Assim, o fazendeiro, em certa manhã, resolveu procurar o padre para tirar dúvidas e preocupações em relação á sua ideologia e seu temor em perder suas terras para os comunistas que cresciam a olhos vistos na pacata Vila São João. Foi na sacristia e nada, foi na torre da igreja e nada. "Uai, onde se meteu aquele padre comunista? Perguntava para si mesmo alisando o vasto bigode "fura fronha".
Foi ai que escutou um zumzumzum vindo do pequeno quartinho do padre Curió e foi lá para averiguar. Não acreditou no que viu. Sentados os dois, Padre Curió e o homem que comia papel em dois penicos daqueles brancos bem antigos e saboreando jornais de nomes Pasquim, Movimento, Binômio e o famoso Luta Operária.
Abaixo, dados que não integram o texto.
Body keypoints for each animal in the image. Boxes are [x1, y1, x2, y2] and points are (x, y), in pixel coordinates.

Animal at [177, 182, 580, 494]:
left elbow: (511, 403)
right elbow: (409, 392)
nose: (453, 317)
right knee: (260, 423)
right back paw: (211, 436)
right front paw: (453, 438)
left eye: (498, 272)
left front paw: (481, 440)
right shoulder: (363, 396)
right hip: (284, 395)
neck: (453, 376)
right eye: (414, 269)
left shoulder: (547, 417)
Desesperado, o tal fazendeiro voltou ao posto dos correios e telegrafou ao deputado perguntando sobre o tal agente do S.N.I que não pareceu. Uma semana depois veio a resposta:" Agente gostou das letrinhas, agente gostou do padre, agente gostou do homem que comia papel, agente gostou das criancinhas que aprendem a ler e escrever, agente gostou dos adultos alfabetizados, agente gostou do povo organizado, agente ficou feliz com tanta cidadania. Assim, agente voltou para um novo tempo no Brasil".
O fazendeiro saiu do posto de correios, montou no cavalo alazão e escutou: " Nós vamos prá onde patrão?". Era o cavalo alazão que havia acabado de comer umas letrinhas.

Autor:Walter Teófilo Rocha Garrocho(Téo Garrocho)- Texto dedicado ao meu primo e grande amigo Fernando Rievers( Fernando Bulé), nascido e criado na Vila São João em Teófilo Otoni-MG. Texto escrito e,m 07/10/2013. Barbacena-MG.